With multiple academic drug discovery centers in the US and around the world developing compounds for AD and other CNS indications, there is an opportunity to pull together a library of optimized compounds from a wide variety of programs. Here, we propose a simple program whereby screening and early stage drug discovery groups with a significant interest in neurodegenerative, psychiatric and other CNS disorders, deposit into a central repository compounds that have shown significant CNS‐relevant activity. These compounds would not simply be the hits from primary screens but rather would be fraction of compounds that have gone on to show activity in secondary assays, have benefited from medicinal chemistry optimization, or are otherwise characterized and promising as potential leads. This relatively small but highly selective library of active and relevant compounds will then be made available to academic drug discovery centers with the intention that they each include the shared library in their ongoing screening. This will increase the exposure of the shared library compounds to a wide range of assays, possibly identifying novel activities for the compounds. The proposed program includes several steps to simplify the exchange of compounds without the need for lengthy agreements or licensing arrangements. This initiative is intended as a low cost and administratively simple way to maximize drug discovery efforts within the neuroscience community. Whereas the program is initially envisioned as an academic collaboration, if successful it can be scaled to include biotech and other interested parties

1. Background and Significance

An increasing number of academic screening centers are devising a variety of high and medium throughput primary assays aimed at screening compound libraries with the intention of identifying structures that may warrant further development. Regardless of the particular target or screening approach adopted by any of the centers, we all would like to enrich our compound libraries with drug‐like compounds relevant to our targets, thus increasing the likelihood of valuable hits.

Here, we propose a simple program whereby screening centers with a significant interest in neurological, psychiatric and other CNS disorders exchange compounds that have shown some CNS‐relevant activity. By pooling these very selective and relatively small compound collections, we hope to both enrich each other’s libraries and to increase the exposure of our most interesting compounds to a wide variety of CNS‐relevant screens.

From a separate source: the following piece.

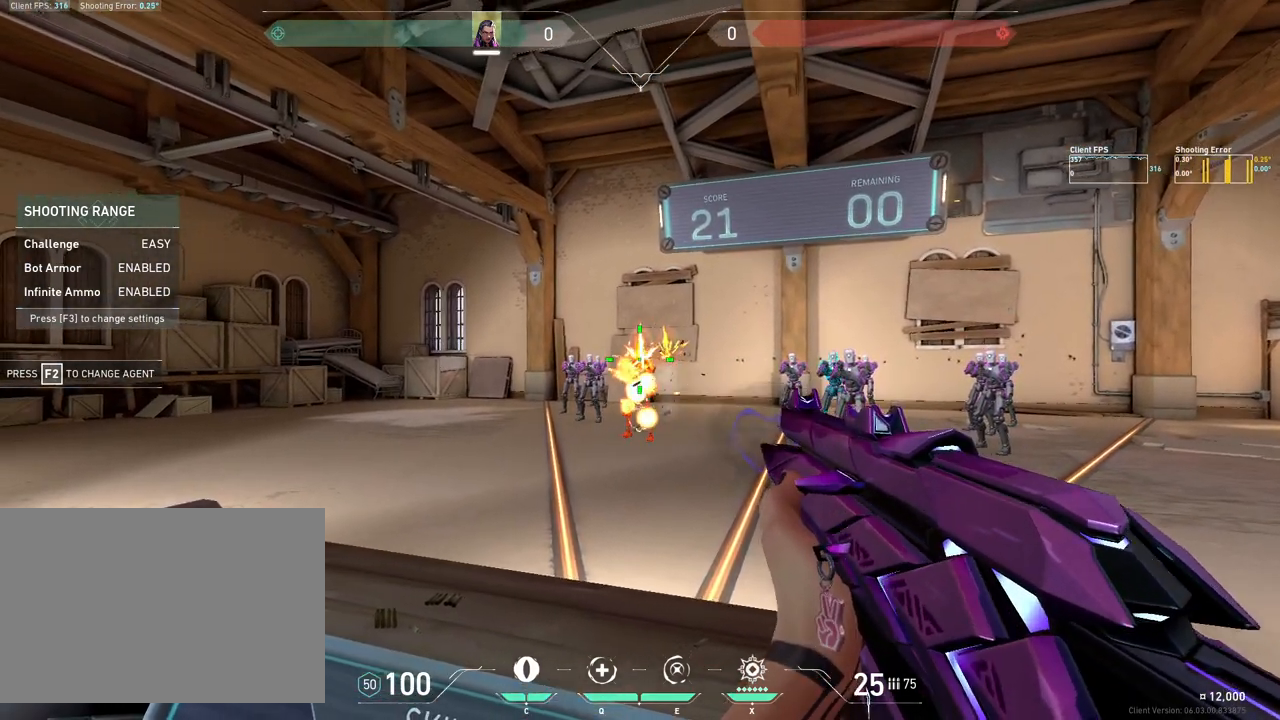
{"keys": [], "mouse": [], "events": []}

Ideally, this proposed shared library, the Collaborative CNS Screening Initiative (CCSI) library, should be highly enriched for optimized compounds and small enough to be readily added to ongoing screens at very little additional cost or effort. As such, only compounds that have distinguished themselves beyond primary screens should be included. These may include compounds that have emerged from secondary validation assays or medicinal chemistry programs, have particularly attractive drug‐like structures, or are otherwise noteworthy. The program is designed with a very low barrier for participation, avoiding protracted inter‐institutional agreements and other administrative hurdles.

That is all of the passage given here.